According to Microsoft, Blazor receives the broadest set of enhancements. The team introduced updated security samples for Blazor Web Apps, offering clearer guidance for OpenID Connect, Microsoft Entra ID, and Windows Authentication scenarios. Sample solutions now include separate API projects to demonstrate secure web API calls, and configuration can be supplied through JSON settings files for a more flexible setup.

Other Blazor improvements include support for client-side fingerprinting, updated QuickGrid features, static asset preloading changes, updated routing behavior, and changes to NavigationManager to prevent unnecessary scrolling. The Blazor template now includes a dedicated reconnection UI component, reflecting stricter Content Security Policy requirements. Support has also been added for new JavaScript interop APIs, expanded state persistence, improved validation, and enhanced WebAssembly diagnostics and performance profiling.

In the documentation, Microsoft shows how the TypedResults.ServerSentEvents API can stream heart rate events as JSON to clients:

 app.MapGet("/json-item", (CancellationToken cancellationToken) => { async IAsyncEnumerable<HeartRateRecord> GetHeartRate( [EnumeratorCancellation] CancellationToken cancellationToken) { while (!cancellationToken.IsCancellationRequested) { var heartRate = Random.Shared.Next(60, 100); yield return HeartRateRecord.Create(heartRate); await Task.Delay(2000, cancellationToken); } } return TypedResults.ServerSentEvents(GetHeartRate(cancellationToken), eventType: "heartRate"); });

Furthermore, Microsoft states that Minimal APIs gain built-in validation support, improved handling of empty form values, compatibility with record types, and tighter integration with IProblemDetailsService for consistent error responses. The framework now also supports returning Server-Sent Events, enabling a simpler model for streaming data to clients.

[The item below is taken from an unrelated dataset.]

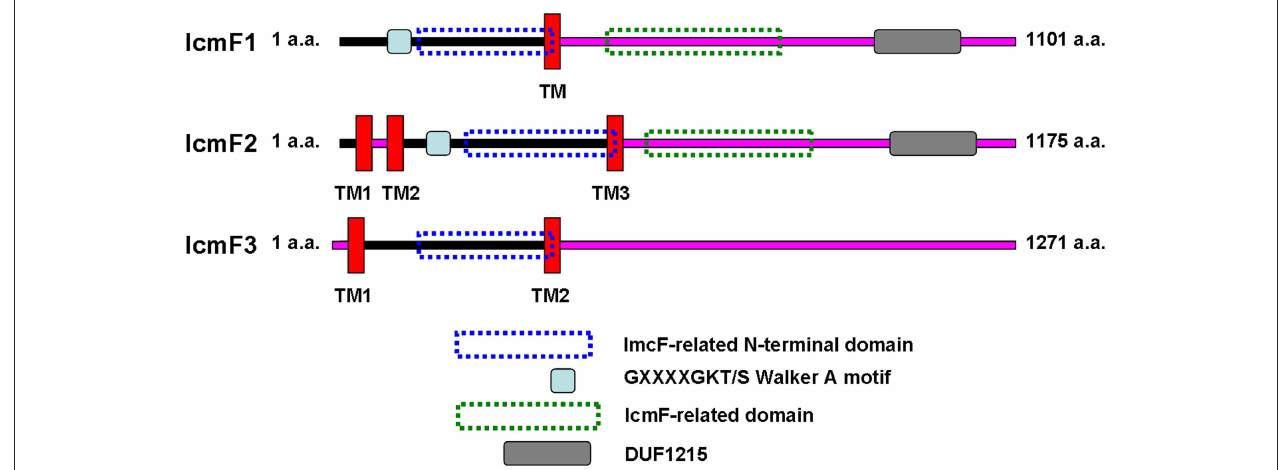
FIGURE 1 | Comparison of the predicted domain organization of IcmF1, IcmF2, and IcmF3 of P. aeruginosa PAO1. IcmF protein domain structures were analyzed using the software tools available at the ExPASY website (http://us.expasy.org/tools/). Transmembrane domains were analyzed with TMHMM (Krogh et al., 2001) prediction programs. InterProScan (Zdobnov and Apweiler, 2001) was used for the analysis of IcmF domain architecture. IcmF amino acids predicted to face the cytoplasmic side are indicated with a black line, and those facing the periplasm are indicated with a pink line.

Validation APIs have moved into a new namespace to make them usable beyond HTTP scenarios.

OpenAPI support in ASP.NET Core has been significantly updated with full OpenAPI 3.1 compatibility. Microsoft reports improvements in schema generation, YAML output support, XML documentation processing, and new options for endpoint-specific transformers. The internal OpenAPI.NET library has been updated to version 2.0, bringing breaking changes for authors who use custom transformers, but also improving the accuracy and flexibility of generated documents.

The release also introduces new authentication and authorization metrics, enhanced behavior for API endpoints protected by cookie authentication, and expanded support for WebAuthn passkeys in ASP.NET Core Identity. Updates to exception handling now allow suppression of diagnostic output, while Kestrel and HTTP.sys both receive improvements: better handling of *.localhost domains, customizable security descriptors, and automatic eviction within memory pools to reduce resource usage.

In addition, Microsoft has added support for testing applications that use top-level statements, delivered a new JSON Patch implementation based on System.Text.Json with significant performance benefits, and extended MVC and Minimal APIs with PipeReader-based JSON parsing. A new helper, RedirectHttpResult.IsLocalUrl, provides a safer way to validate redirect targets.

Other changes in this release include Hot Reload improvements for Blazor WebAssembly, circuit state persistence allowing users to resume sessions after disconnection, PWA service worker registration updates to prevent caching issues, and a new InputHidden component for hidden form fields.

Also, ASP.NET Core Identity-specific metrics for user management and login tracking, Blazor WebAssembly support for UI culture settings, improved XML comment handling, enhanced bundler-friendly output, expanded NotFound routing support, serialization extensibility for persistent component state, and updates to Hybrid Blazor with new .NET MAUI guidance.

For interested readers, full release notes and breaking changes are available on Microsoft's official documentation site.